== Data below ==

»»

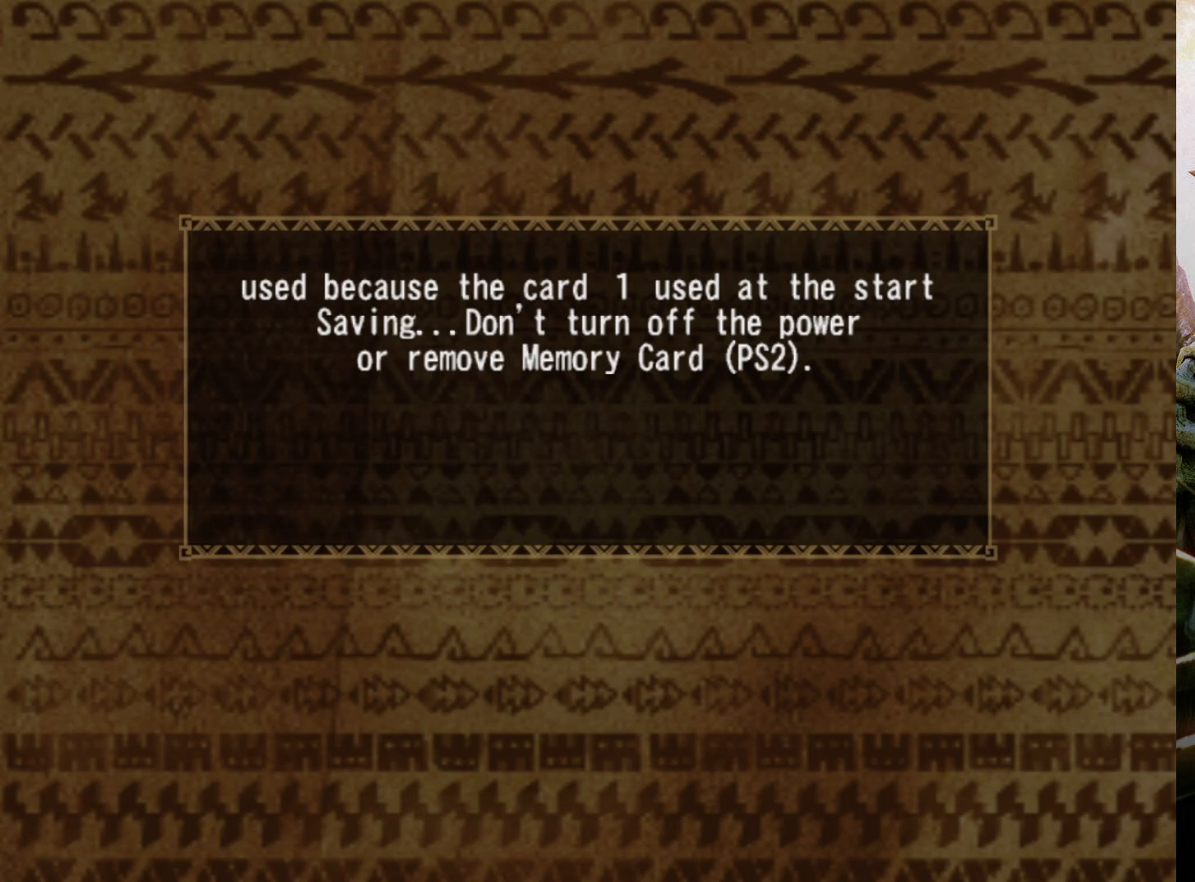
{"buttons": [], "left_stick": "center", "right_stick": "center", "events": []}
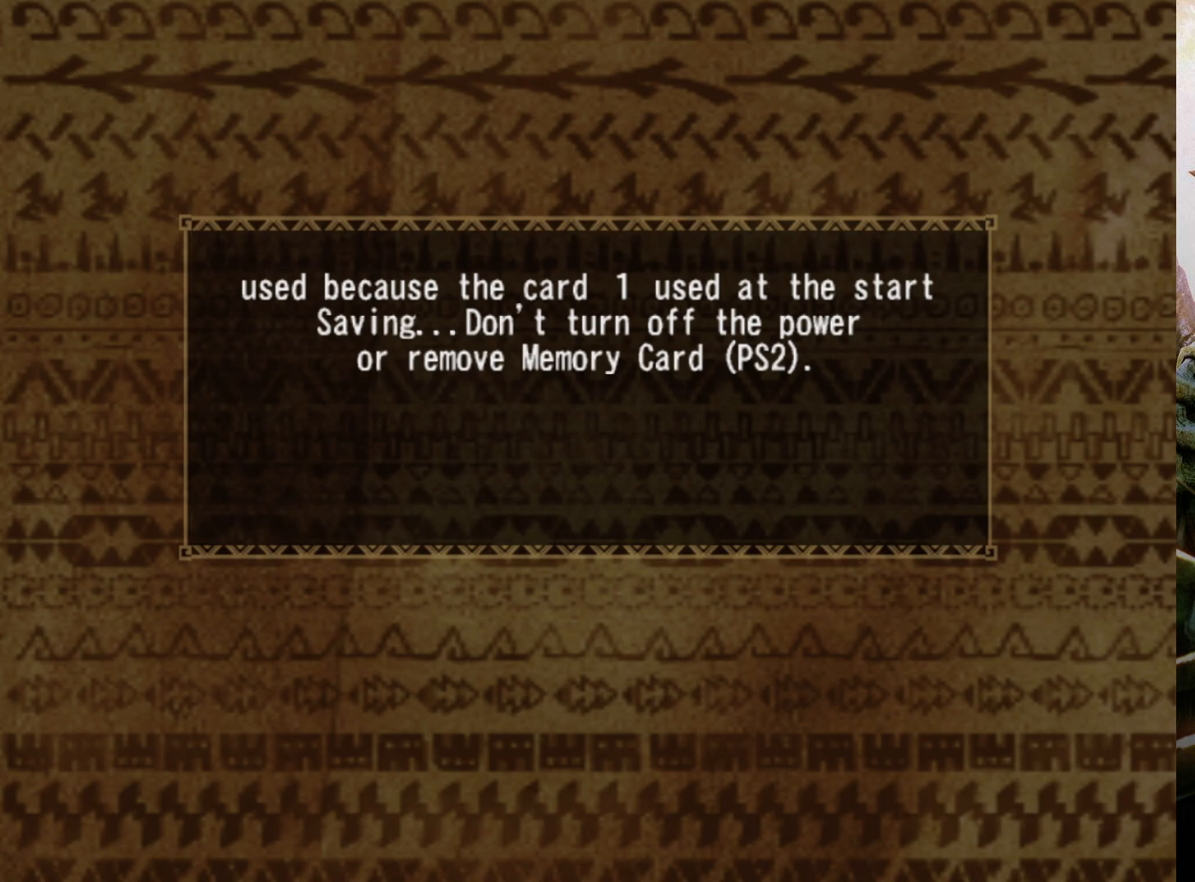
{"buttons": [], "left_stick": "center", "right_stick": "center", "events": []}
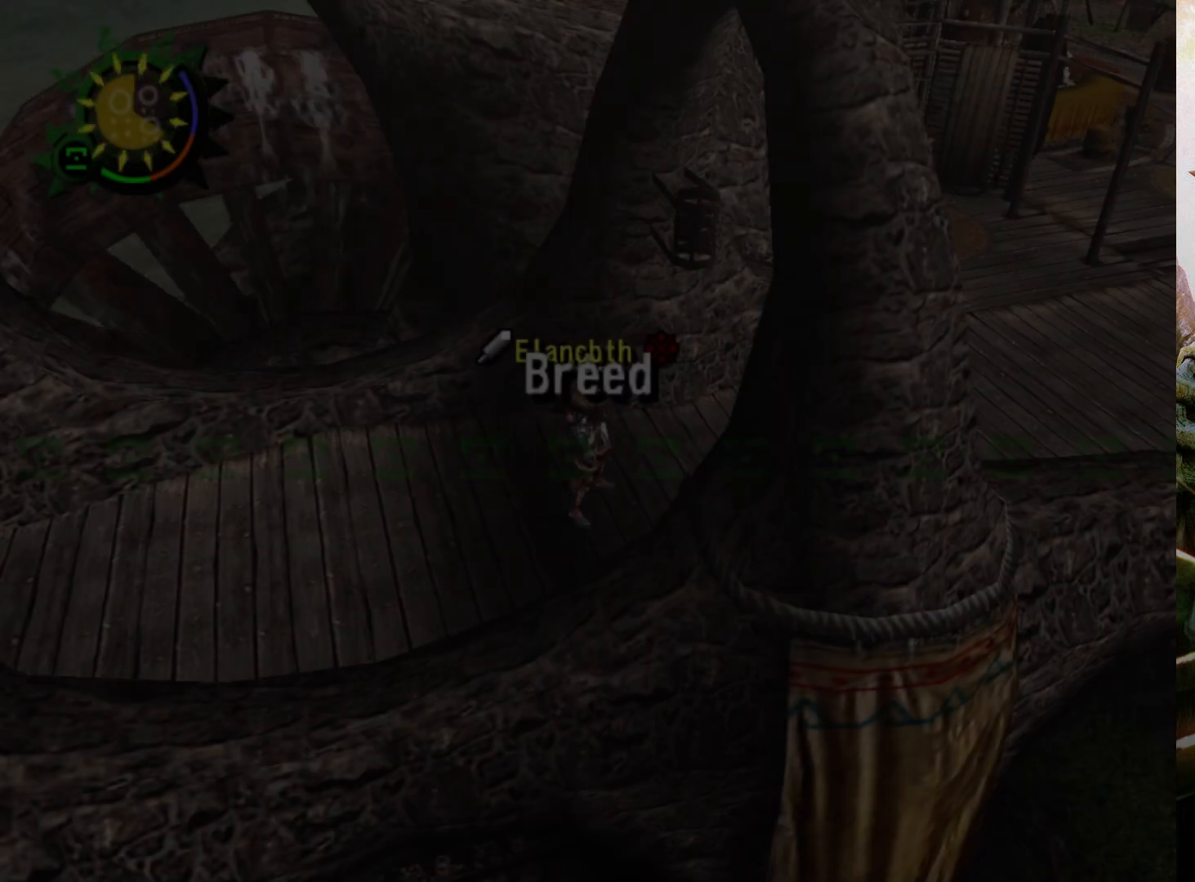
{"buttons": ["R2"], "left_stick": "up-right", "right_stick": "center", "events": [[333, "left_stick", "up-right"], [433, "R2", "down"]]}
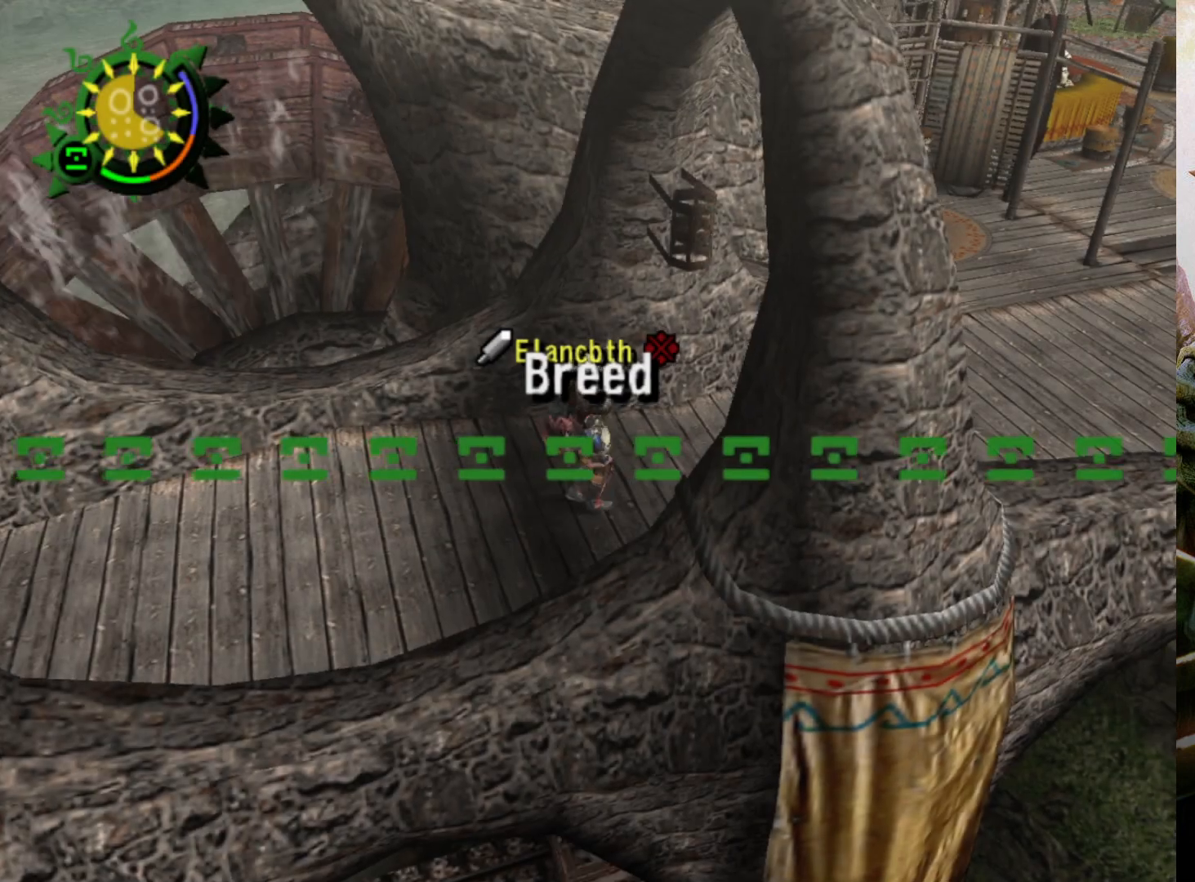
{"buttons": ["R2"], "left_stick": "up-right", "right_stick": "center", "events": []}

««

== Activity ==
Would you return the data exactly as written, without the pictures?

== Completed exercise ==
{"buttons": [], "left_stick": "center", "right_stick": "center", "events": []}
{"buttons": [], "left_stick": "center", "right_stick": "center", "events": []}
{"buttons": ["R2"], "left_stick": "up-right", "right_stick": "center", "events": [[333, "left_stick", "up-right"], [433, "R2", "down"]]}
{"buttons": ["R2"], "left_stick": "up-right", "right_stick": "center", "events": []}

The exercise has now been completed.